In 1839 Britain declared war on Imperial China to defend its right to sell opium to the Chinese. The British occupied Shanghai and, at the war’s conclusion in 1842, the city became what was known as a ‘Treaty Port’ with a permanent British garrison and diplomatic and business settlement. As in the rest of their imperial world, the British colonialists established a local network of social and sporting clubs.
As Simon Drakeford explains in his exhaustively researched book on the history of Shanghai RFC, It’s Rough Game but Good Sport, the settlers set up the city’s first football club in 1867. As with their other cultural activities, the expatriate British mirrored the concerns of what they called ‘home’ and at that time played a football game that was neither modern soccer or rugby. The club did not last long and in 1881 a new Shanghai club was formed, this time committed to playing according to the rules of the Rugby Football Union. This too was short-lived. Other clubs were formed but died away. It wasn’t until 1904 that the recognisable Shanghai RFC came into existence.
Rugby union became a significant force on the Shanghai sporting and social scene and remained so until the liberation of China by Mao Zedong’s communist forces in 1949. The club, like the rest of Britain’s imperial legacy on the Chinese mainland, was wound up in 1950 and the balance of its assets donated to the RFU. It wasn’t until the 1990s that rugby union was once again played in Shanghai.
It’s Rough Game but Good Sport describes in forensic detail not only the story of the club and rugby in Shanghai but also the social history of the city’s British expatriate community. Spurred on both by enthusiastic players and the Muscular Christian imperatives of the educational system, rugby had become the most popular football code in the port by the outbreak of World War One. Its influence spread and during the inter-war years the game was not merely the preserve of the British in the city but encompassed the French, American and Japanese occupying garrisons, and enjoyed regular tours from visiting European army regiments and Japanese university sides.

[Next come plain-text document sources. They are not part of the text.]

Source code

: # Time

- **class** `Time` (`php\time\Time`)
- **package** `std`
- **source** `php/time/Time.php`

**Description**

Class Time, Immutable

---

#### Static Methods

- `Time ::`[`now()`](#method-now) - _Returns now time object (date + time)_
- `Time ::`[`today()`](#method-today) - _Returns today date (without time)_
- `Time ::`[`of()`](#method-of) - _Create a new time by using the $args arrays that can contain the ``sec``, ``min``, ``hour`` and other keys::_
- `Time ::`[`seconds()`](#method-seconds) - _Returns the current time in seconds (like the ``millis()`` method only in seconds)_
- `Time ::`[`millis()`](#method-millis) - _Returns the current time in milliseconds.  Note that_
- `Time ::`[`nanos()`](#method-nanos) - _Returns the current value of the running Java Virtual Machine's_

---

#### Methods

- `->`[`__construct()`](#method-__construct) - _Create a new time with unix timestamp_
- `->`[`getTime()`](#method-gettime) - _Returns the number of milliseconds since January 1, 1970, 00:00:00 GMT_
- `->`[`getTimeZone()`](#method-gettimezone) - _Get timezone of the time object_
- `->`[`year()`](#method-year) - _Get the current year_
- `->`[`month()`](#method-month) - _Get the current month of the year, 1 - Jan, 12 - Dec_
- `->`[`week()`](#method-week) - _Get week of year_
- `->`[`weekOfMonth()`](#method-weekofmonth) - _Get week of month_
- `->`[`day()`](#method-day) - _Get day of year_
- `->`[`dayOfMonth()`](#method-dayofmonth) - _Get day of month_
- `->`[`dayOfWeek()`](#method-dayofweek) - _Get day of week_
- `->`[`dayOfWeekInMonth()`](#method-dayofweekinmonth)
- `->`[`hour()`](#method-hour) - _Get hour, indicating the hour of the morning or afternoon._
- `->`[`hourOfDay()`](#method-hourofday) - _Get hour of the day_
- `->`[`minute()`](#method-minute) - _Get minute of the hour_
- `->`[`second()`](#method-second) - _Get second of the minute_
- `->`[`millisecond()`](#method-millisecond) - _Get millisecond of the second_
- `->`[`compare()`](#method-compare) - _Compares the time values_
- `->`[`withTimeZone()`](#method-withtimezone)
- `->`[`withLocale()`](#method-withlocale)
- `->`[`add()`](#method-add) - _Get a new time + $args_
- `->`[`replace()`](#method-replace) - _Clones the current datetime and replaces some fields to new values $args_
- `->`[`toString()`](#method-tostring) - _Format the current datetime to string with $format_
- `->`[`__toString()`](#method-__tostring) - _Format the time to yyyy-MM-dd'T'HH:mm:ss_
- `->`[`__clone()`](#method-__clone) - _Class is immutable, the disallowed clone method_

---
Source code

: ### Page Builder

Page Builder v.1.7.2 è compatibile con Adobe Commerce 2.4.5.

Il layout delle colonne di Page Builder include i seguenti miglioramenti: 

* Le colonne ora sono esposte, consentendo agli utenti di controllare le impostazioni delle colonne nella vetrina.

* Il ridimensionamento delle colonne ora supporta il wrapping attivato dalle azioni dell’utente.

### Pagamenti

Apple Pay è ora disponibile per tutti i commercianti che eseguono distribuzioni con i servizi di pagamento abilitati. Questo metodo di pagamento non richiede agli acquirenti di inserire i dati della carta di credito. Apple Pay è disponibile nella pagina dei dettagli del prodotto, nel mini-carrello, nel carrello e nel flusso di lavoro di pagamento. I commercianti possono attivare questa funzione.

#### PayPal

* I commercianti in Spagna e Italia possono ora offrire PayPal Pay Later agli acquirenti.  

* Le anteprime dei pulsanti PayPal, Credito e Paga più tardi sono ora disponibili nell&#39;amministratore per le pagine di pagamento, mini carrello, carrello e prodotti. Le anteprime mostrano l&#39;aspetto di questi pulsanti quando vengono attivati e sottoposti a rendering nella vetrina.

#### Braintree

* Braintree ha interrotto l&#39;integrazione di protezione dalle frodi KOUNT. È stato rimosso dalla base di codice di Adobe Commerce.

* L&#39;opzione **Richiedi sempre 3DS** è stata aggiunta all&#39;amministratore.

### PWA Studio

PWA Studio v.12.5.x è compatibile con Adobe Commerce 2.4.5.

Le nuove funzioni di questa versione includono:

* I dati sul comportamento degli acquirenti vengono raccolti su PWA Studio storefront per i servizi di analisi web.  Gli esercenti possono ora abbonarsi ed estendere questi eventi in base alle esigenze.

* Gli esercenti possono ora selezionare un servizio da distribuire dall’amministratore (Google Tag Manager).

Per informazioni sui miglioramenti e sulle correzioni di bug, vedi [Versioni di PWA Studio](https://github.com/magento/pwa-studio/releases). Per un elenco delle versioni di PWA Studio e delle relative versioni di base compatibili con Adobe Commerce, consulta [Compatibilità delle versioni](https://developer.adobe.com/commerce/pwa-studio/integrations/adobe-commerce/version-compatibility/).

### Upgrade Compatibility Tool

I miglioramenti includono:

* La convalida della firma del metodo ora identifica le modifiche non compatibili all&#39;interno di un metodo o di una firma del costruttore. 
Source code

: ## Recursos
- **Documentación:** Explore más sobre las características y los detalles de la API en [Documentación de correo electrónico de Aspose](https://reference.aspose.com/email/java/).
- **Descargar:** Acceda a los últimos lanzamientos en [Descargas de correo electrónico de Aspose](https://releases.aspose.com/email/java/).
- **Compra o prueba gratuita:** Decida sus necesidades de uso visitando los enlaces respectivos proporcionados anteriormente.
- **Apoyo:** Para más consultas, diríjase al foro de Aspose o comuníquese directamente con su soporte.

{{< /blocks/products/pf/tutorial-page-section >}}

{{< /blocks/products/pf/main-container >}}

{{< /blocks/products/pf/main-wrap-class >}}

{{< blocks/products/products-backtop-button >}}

By 1939 the city boasted not only an English-speaking league but also a six-team Japanese league, the standard of which was equal to that of the Europeans. Indeed, on 8 December 1941 Shanghai RFC was itself defeated by the local Japanese students of Tung Wen College, a portent of what was to immediately follow. The day after, the Japanese army invaded and occupied the British settlement.
The community in which Shanghai RFC blossomed will be familiar to readers of J.G. Ballard’s Empire of the Sun. Drakeford does not shy away from describing the racism of the British or the club. Horrendous descriptions of the way in which Chinese ‘coolies’ were treated, accounts of the arrogance of the colonialists, and of discrimination by the club itself - against both Chinese and British of the lower classes - recur throughout the text. No Chinese player took part the game until 1932, and he had been educated in England. It would be almost seventy years before significant numbers of Chinese players began to take part in the sport.
Histories of sports' clubs are notoriously difficult to write successfully. Even the most accomplished, such as Chuck Korr’s West Ham United (1987), Richard Stremski’s Kill for Collingwood (1986) and Andrew Moore’s The Mighty Bears (1996), struggle to maintain a balance between administrative minutiae, repetitive seasons and narrative flow. Yet despite the fact that the book is almost 700 pages long, the tight integration between the sporting and social history of Shanghai means that It’s a Rough Game is never less than interesting. In terms of its command of detail, personalities and sporting history the book is comparable to Tom Hickie’s outstanding 1998 history of Sydney University FC, A Sense of Union.
Most importantly, the book provides historians with a new window into the social world of the British imperial expatriate community. Rugby was a not insignificant part of the recreational life of most British colonialist communities across the imperial world yet remains woefully unexplored beyond the usual Australia/New Zealand/South Africa axis. Yet as Ng Peng Kong’s 2003 history/memoir Rugby: A Malaysian Chapter described, rugby union played an important role both in maintaining the ‘Britishness’ of the expatriate community and in allowing them to resist or regulate the participation of the indigenous population.
As a history of rugby and of the British community in Shanghai, Simon Drakeford’s book is an important contribution to the historiography of sport and of the British empire.
- - Simon Drakeford, It’s Rough Game but Good Sport: The Life, Times and Personalities of the Shanghai Rugby Football Club (Hong Kong: Earnshaw Press, 2014), Pp. xviii + 696. £47.20 (hb) ISBN 978-9-881-60900-7.